А сотрудники смотрели на него не то чтоб не понимая, а скорее удивляясь. Он читал их мысли - они ведь делали все, что положено делать: они проводили все, что положено было проводить. Их работа давала очевидную отдачу. На площадке не было врагов, а если они и появятся, то их немедленно разоблачат. Их обнаружат и ликвидируют раньше, чем те смогут что-то сделать.

Менжинский даже не мог сказать, что он видит – твердую уверенность в своих силах или никуда не годную самоуверенность.

- Спасибо, товарищи. Совещание окончено…

Когда дверь за ними закрылась, он достал папку с документами по лунной программе.

Себе-то он мог признаться, что боялся этого спокойствия, боялся той неожиданности в которой трудно отказать умелому противнику. А противник у них был самый сильный – весь Империалистический лагерь, гораздый на всяческие выдумки.

Он вспомнил беляков, предпринявших захват «Знамени Революции». Надо направить в Свердловск сотрудников товарища Бокия. Мало ли что? Вдруг опять какая-то чертовщина?

САСШ. Нью-Йорк.

Апрель 1931 года.

…По внешнему виду и не сказать, а этому подносу уже насчитывалось лет четыреста. По легенде, которой не могло не быть у такой древности, сделал его Бенвенуто Челлини, и за свою жизнь поднос принадлежал попеременно: одному из Римских Пап, турецкому паше, лишившемуся его после того, как его самого лишил головы султан Абдул-Хамиз, за нечаянно проигранное морское сражение, безымянному тунисскому пирату, отдавшего его, в свою очередь итальянскому графу Негрони как выкуп за жизнь и свободу. Из графских рук поднос попал прямо на Пиринейский полуостров, откуда был вывезен маршалом Жюно, одним из блестящей когорты «наполеоновских маршалов». Сам Жюно любил получать на этом подносе чашку утреннего кофе. До самого Наполеона поднос вроде бы не дошел, но почти наверняка поднос этот император в руках держивал, ибо жена маршала, по свидетельству современников одаривала императора женским вниманием.

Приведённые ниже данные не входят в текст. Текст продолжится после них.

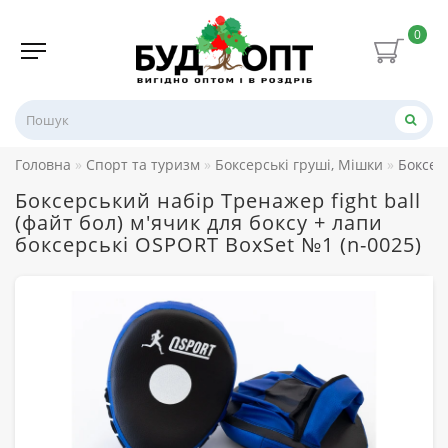
0
Головна
Спорт та туризм
Боксерські груші, Мішки
Боксерс
Боксерський набір Тренажер fight ball
(файт бол) м'ячик для боксу + лапи
боксерські OSPORT BoxSet №1 (n-0025)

Из Парижа, где поднос, в конце концов, оказался он неведомым историческим путем попал на Сицилию, где пережил знаменитое Мессинское землетрясение. А десятком лет позже сам мистер Вандербильт приобрел его в какой-то Неаполитанской лавке сомнительных древностей.

Сколько было правды в истории рассказанной хозяином лавки никто решить не взялся бы, но серебро-то уж никаких сомнений не вызывало да и нравилась американцу сама древность. В дни удач он напоминал, что слава и удача переменчивы, а в дни разочарований утешал, что рано или поздно все пройдет и как-то образуется и пристанью каждого несчастного, в конце концов, станет счастливая и богатая Америка.